You cannot use linprog. Not to solve a problem with integer variables. You will need intlinprog to solve that class of problem.
Next, you don't have two distinct variables. You have a vector, of length two, which corresponds to the unknowns. Until you start to think in terms of vectors and arrays, you cannot use MATLAB. You will still be just trying to use Excel, but in MATLAB. That will never work well, even if you do manage to cobble up a solution. Think in the language you are using. For example, if you try to speak in Spanish, but are still thinking in English, you will have a hell of a hard time to converse fluently in Spanish. (I can say this because over the years I have managed to attain fluency in multiple programming languages, but despite years of classes in several spoken languages while in school, I still thought in English.)
So, you have a vector of unknowns. I'll call it xy. Assume it has length 2, so we will make it a column vector, thus of shape 2x1.
You have a vector of costs. Call it costs.
costs = [1000;200];
You want to minimize the product costs*xy.
Next, you don't form the result D as you did. Remember, xy is a VECTOR.
A = [1000;2000;5000;6000;200;300];
BC = [20 20 5 5 30 10;5 5 30 25 15 10]';
So BC is a 6x2 array. The first column of BC looks like your B vector. The second column looks like what you gave as C. What would this result be?
D = A-BC*xy
What are your constraints? Again, think! But think in terms of matrices. Intlinprog won't work any other way. So
D >= 0
implies that
A - BC*xy >= 0
In the form that intlinprog wants to see, this means
BC*xy <= A
That gives a set of 6 linear inequality constraints. (With one more, described below.)

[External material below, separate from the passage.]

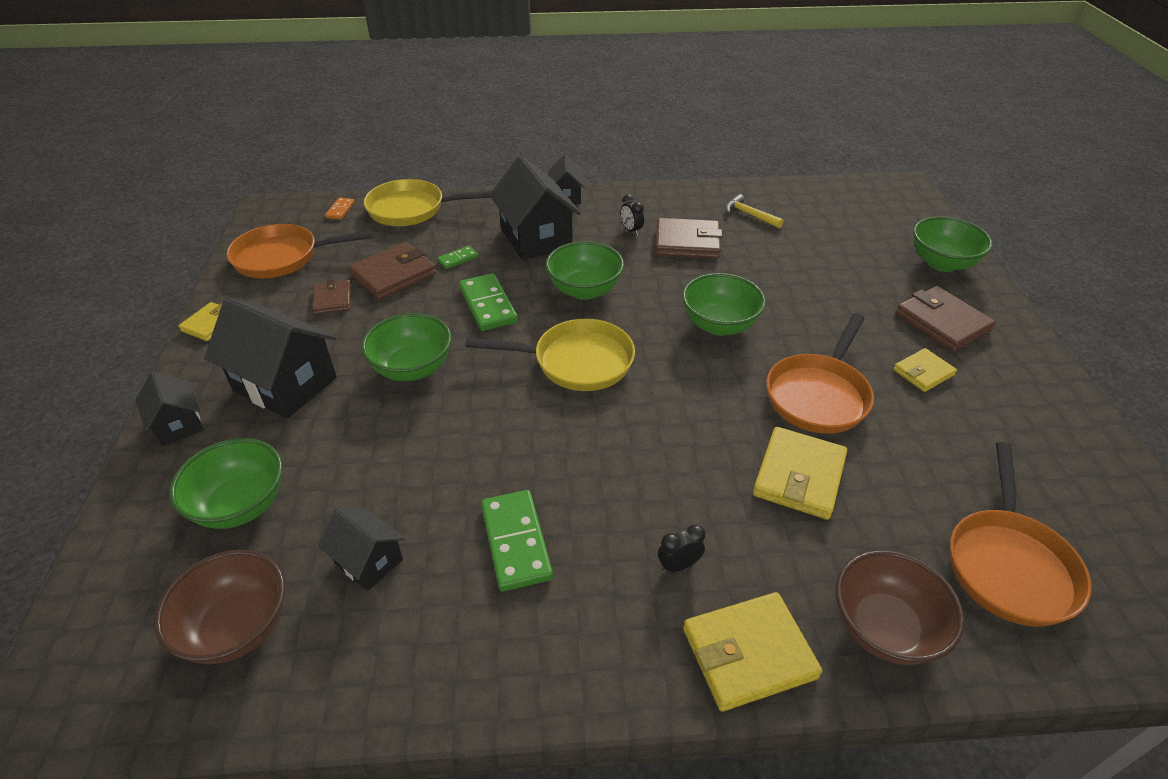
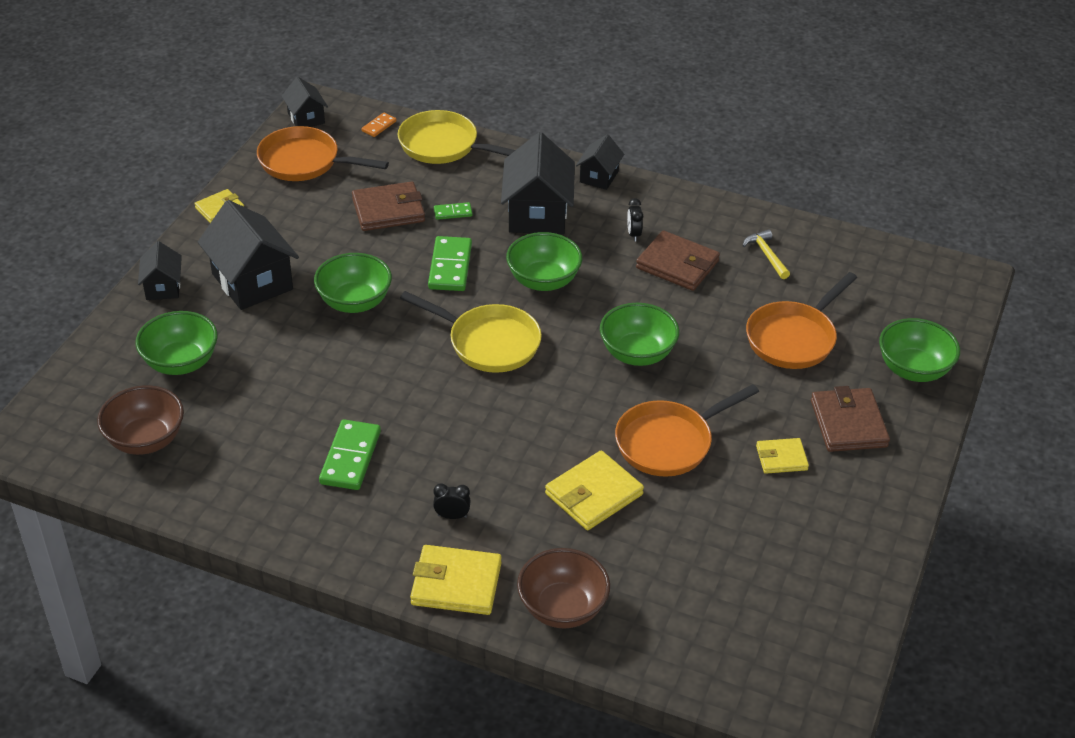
camera: 25 degrees right, 0 degrees up
(333, 299) = (325, 218): brown wallet -> none
(368, 561) = (245, 431): black house -> black house (306, 118)
(1009, 565) = (696, 611): orange pan -> orange pan (794, 338)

Do you have other constraints? Of course you do. both of x and y are integers, and non-negative. That means they both have a lower bound of 0, and an upper bound of inf.
lb = [0 0];
ub = [inf inf];
That they are integers is given as
intcon = [1 2];
So variables 1 and 2 are BOTH constrained to be positive integers.
There is one other inequality constraint to consider. It looked like this, as you described it:
sum(D)*3/300 <= 85
But how can you write the sum of D? Again, you need to think in terms of matrices. What is a sum? You can trivially form a sum of a vector by multiplying the vector with a vector of ones.
ones(1,6)*D*3/300 <= 85
So, expanding this, we have
ones(1,6)*A*3/300 - ones(1,6)*BC*3/300*xy <= 85
That becomes a single linear inequality constraint on the vector xy. Combined with those from above, we have
Aineq = [BC;-ones(1,6)*BC*3/300];
bineq = [A;85-ones(1,6)*A*3/300];
Finally, I think you had a typo in what you wrote. I think you missed a couple of zeros when you gave us A. You said the last two elements of A were 200 and 300. But think you may have intended them to be more like 2000 and 3000. I say this because intlinprog found no integer solutions to the problem you posed.
A = [1000;2000;5000;6000;2000;3000];
BC = [20 20 5 5 30 10;5 5 30 25 15 10]';
lb = [0 0];
ub = [inf inf];
intcon = [1 2];
Aineq = [BC;-ones(1,6)*BC*3/300];
bineq = [A;85-ones(1,6)*A*3/300];
xy = intlinprog(costs,intcon,Aineq,bineq,[],[],lb,ub)
If I try to pose the above problem, now I get a solution that is not inconsistent with the one you gave.
LP: Optimal objective value is 23333.333333.
Optimal solution found.
Intlinprog stopped at the root node because the objective value is within a gap tolerance of the optimal value, options.AbsoluteGapTolerance = 0 (the default value). The
intcon variables are integer within tolerance, options.IntegerTolerance = 1e-05 (the default value).
xy =
0
117
Finally, what is the sum of D*3/300?
sum(A-BC*xy)*3/300
ans =
84.7
So xy satisfies the constraints, and minimizes costs'*xy. Be careful though, as I see the output might confuse you. The output stated that
LP: Optimal objective value is 23333.333333.
But that is apparently the minimum of a LINEAR program, if I were to solve it without any integer constraint on xy. (The linear programming solution would have resulted in y=116.666666666667, not 117.) The actual minimum total cost to the ILP problem is 23400.
costs'*xy
ans =
23400
Anyway, you need to start thinking as if you were using MATLAB. If you think as if you are using Excel, you might as well keep on using Excel. Excel is a perfectly good tool, but you must think differently to use MATLAB.